To import this, let's use the `pd.read_csv()` function:

In [None]:
# Read in the dataframe
url = 'https://raw.githubusercontent.com/dt3zjy/node/master/week-1/workshop/boston_crime.csv'

Here, we've saved the data to a `dataframe` object named `crimes`

In [None]:
# Check the type

DataFrames contain our data in little "spreadsheet"-like structures. Whatever manipulations you can think of doing to the data, you can likely search how to do 

## Exploring dataframes

Let's take a look at the data. We'll use the function `.head()` to read in the first 5 rows

In [None]:
# Take a peek at the data

How big is the dataset? `.shape` returns a tuple with the dimensions as (rows, columns)

In [None]:
# Show shape

Let's try to understand our data a bit better. 
- How many different crimes are in the dataset? 

In [None]:
# Number of unique

- Which crime happens the most frequently?

In [None]:
# Value counts

Show the most recent crime by sorting the dataframe:

In [None]:
# Sort values

### Subsetting

Subsetting is a super helpful tool. We'll take a look at this more depth in next week, but for now, here are the basics:

We can filter rows from a dataframe based on some condition

- Show crimes that happened on `WASHINGTON ST`

In [None]:
# Subset by Washington St

How would you show only crimes north of the Museum of Fine Arts in Boston (Lat > `42.3394`)
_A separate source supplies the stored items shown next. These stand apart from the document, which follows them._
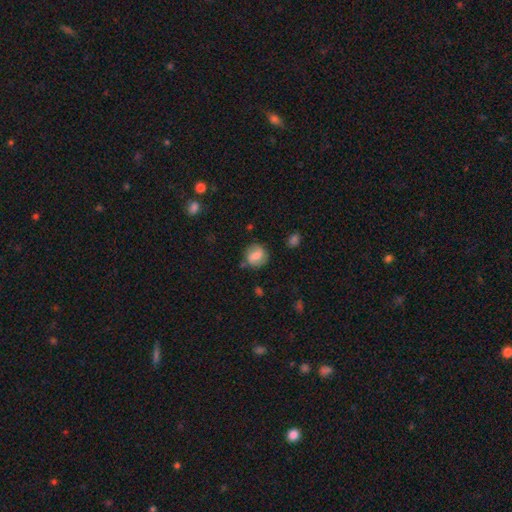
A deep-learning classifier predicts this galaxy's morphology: Smooth or featured? Predicted: smooth (p=0.60). How rounded? Predicted: round (p=0.76). Merging? Predicted: none (p=0.72).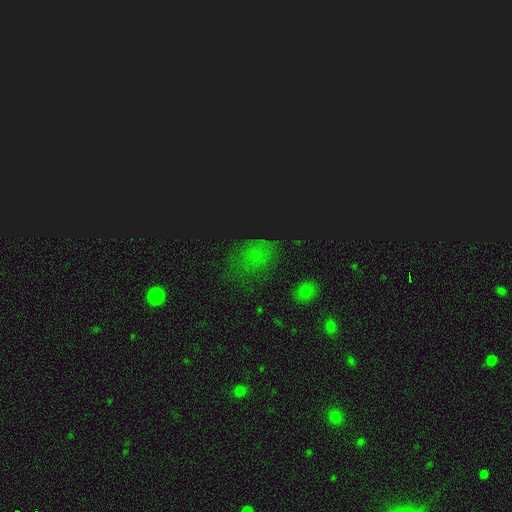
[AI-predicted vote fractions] Smooth or featured? Predicted: star or artifact (p=0.47).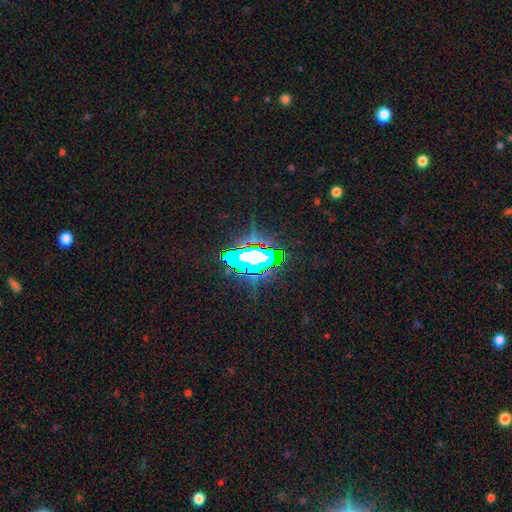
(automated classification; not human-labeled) Smooth or featured? star or artifact (56%)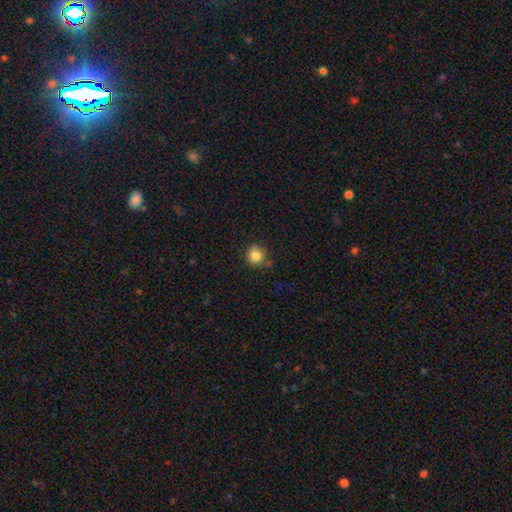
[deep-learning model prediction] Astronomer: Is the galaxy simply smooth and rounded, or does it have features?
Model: smooth — 83%.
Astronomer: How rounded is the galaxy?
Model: round — 86%.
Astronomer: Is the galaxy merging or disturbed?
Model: none — 71%.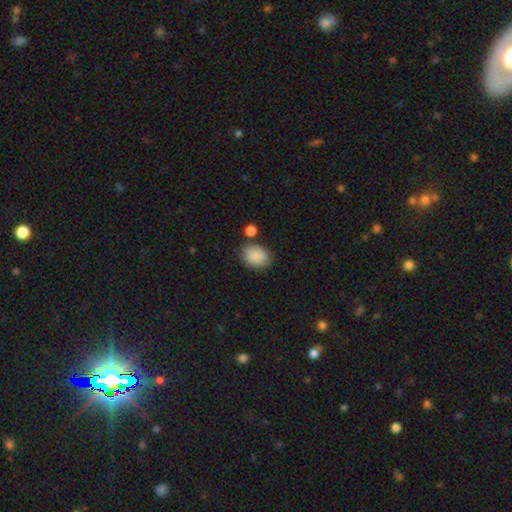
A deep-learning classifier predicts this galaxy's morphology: Smooth or featured: smooth — 88% (star or artifact — 7%)
How rounded: in between — 69% (round — 30%)
Merging: none — 73% (minor disturbance — 15%)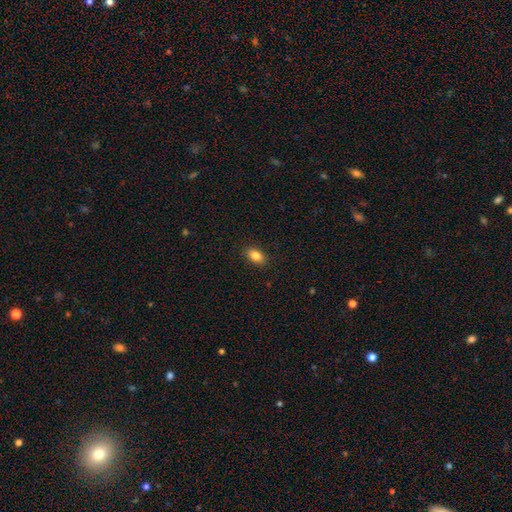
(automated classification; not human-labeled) Smooth or featured? Predicted: smooth (p=0.84). How rounded? Predicted: in between (p=0.86). Merging? Predicted: none (p=0.90).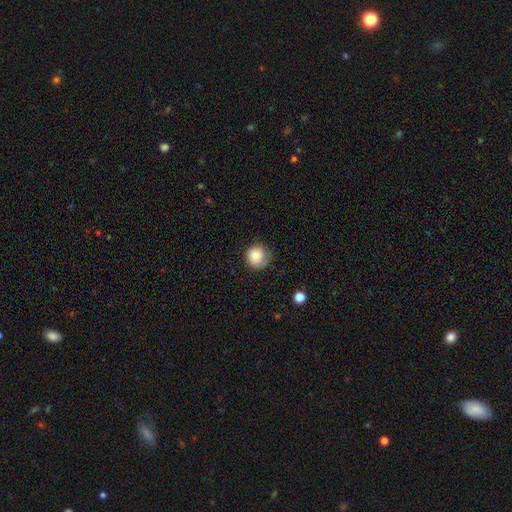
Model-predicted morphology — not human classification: smooth_or_featured: smooth (p=0.82) [alt: star or artifact p=0.09]
how_rounded: round (p=0.92) [alt: in between p=0.07]
merging: none (p=0.69) [alt: minor disturbance p=0.24]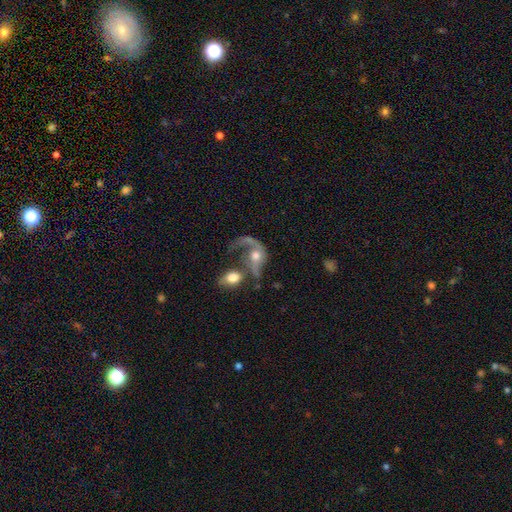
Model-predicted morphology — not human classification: type=featured or disk (68%); edge-on=no (96%); bar=no (69%); spiral arms=yes (82%); winding=loose (75%); arm count=1 (48%); bulge=moderate (62%); merging=merger (43%).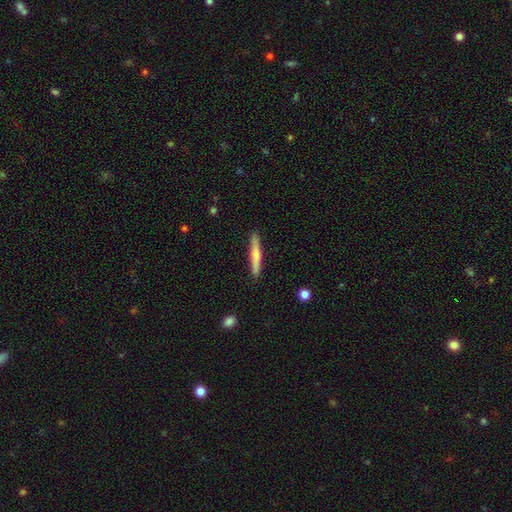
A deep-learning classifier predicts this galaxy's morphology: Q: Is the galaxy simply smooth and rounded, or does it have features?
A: smooth — 62%.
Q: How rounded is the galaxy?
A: cigar-shaped — 94%.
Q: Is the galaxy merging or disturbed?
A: none — 89%.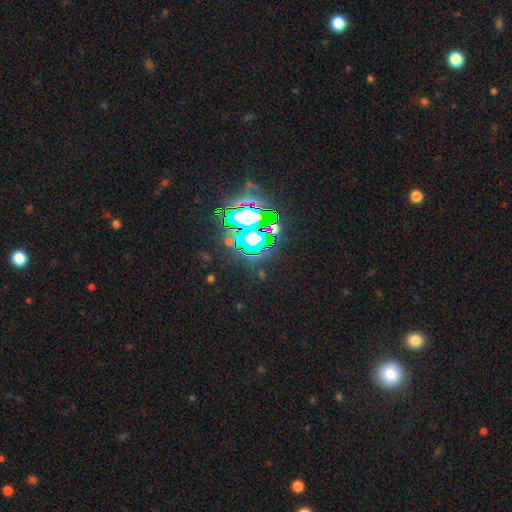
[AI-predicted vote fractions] A star or artifact, not a galaxy (83%).

Vote fractions:
- Smooth or featured? star or artifact: 83% / smooth: 10% / featured or disk: 7%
Hint: Same way as matching if statements in python, mirroring the syntax above

In [None]:
# Your turn!

## Data Manipulation

What is the percentage of crimes where a shooting occurred?

In [None]:
# Finding percentage

## Visualization

First things first, let's import the package to help us visualize the data, `plotly`.

If this package isn't yet included, we can install it using `!pip install plotly`. More on this week 5. 

In [None]:
# Import

Note that we're using the sub package of the broader package, called `plotly express`. This simplifies a lot of the more difficult steps

Plotly express has a broad range of options to play with, let's take a look at the documentation. 
<br>Do a quick google search to pull up documentation for `px.histogram` OR run `px.histogram?` in a Jupyter cell

In [None]:
# Find more info on px.histogram

Let's look at the top ten most frequent crimes 

In [None]:
crime_sample = crime.sample(frac=.2)
crime_sample = crime_sample[crime_sample['OFFENSE_DESCRIPTION'].isin(crime_sample['OFFENSE_DESCRIPTION'].value_counts()[0:10].index)]

In [None]:
# Histogram

Look at the stacked histogram. What does the data tell you?

### Geographic Plots

Let's take this data into a geographic plot. These crimes happen at certain PLACES, so let's see if we can find a trend.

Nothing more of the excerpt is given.